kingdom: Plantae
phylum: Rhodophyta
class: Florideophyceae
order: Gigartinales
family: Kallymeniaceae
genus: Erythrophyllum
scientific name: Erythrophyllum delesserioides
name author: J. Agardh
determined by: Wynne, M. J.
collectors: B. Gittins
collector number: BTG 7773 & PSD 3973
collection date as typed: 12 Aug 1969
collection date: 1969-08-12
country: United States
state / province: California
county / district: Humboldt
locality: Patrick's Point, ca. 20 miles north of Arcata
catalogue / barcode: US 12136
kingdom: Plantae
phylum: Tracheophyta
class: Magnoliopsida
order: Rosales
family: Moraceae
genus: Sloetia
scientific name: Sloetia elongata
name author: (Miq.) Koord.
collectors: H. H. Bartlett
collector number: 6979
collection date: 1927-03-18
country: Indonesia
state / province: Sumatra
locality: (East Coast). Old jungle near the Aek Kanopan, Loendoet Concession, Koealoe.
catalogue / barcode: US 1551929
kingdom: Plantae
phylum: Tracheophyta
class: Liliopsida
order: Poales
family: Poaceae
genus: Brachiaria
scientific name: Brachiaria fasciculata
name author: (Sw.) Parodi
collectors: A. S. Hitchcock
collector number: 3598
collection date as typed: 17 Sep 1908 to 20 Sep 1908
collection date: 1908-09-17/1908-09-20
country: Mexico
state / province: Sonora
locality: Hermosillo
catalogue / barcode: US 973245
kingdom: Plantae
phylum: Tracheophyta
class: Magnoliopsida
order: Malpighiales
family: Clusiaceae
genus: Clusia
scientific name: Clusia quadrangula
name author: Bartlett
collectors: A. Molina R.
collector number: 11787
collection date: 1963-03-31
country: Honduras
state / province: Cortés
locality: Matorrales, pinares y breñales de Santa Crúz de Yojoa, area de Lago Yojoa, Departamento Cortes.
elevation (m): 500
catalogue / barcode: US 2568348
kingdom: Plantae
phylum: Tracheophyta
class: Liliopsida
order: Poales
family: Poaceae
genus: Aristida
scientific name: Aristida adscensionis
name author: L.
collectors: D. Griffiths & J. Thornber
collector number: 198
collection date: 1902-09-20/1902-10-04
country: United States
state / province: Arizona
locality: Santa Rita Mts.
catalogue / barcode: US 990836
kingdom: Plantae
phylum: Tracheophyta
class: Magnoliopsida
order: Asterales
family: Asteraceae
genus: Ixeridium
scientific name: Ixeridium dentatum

★ ★ ★ ★ ★ ★ ★

Please print the lines of the records above, starting at the line that contains "scientific name: Erythrophyllum" and ending after the line that contains "county / district: Humboldt".

** Solution for this problem **
scientific name: Erythrophyllum delesserioides
name author: J. Agardh
determined by: Wynne, M. J.
collectors: B. Gittins
collector number: BTG 7773 & PSD 3973
collection date as typed: 12 Aug 1969
collection date: 1969-08-12
country: United States
state / province: California
county / district: Humboldt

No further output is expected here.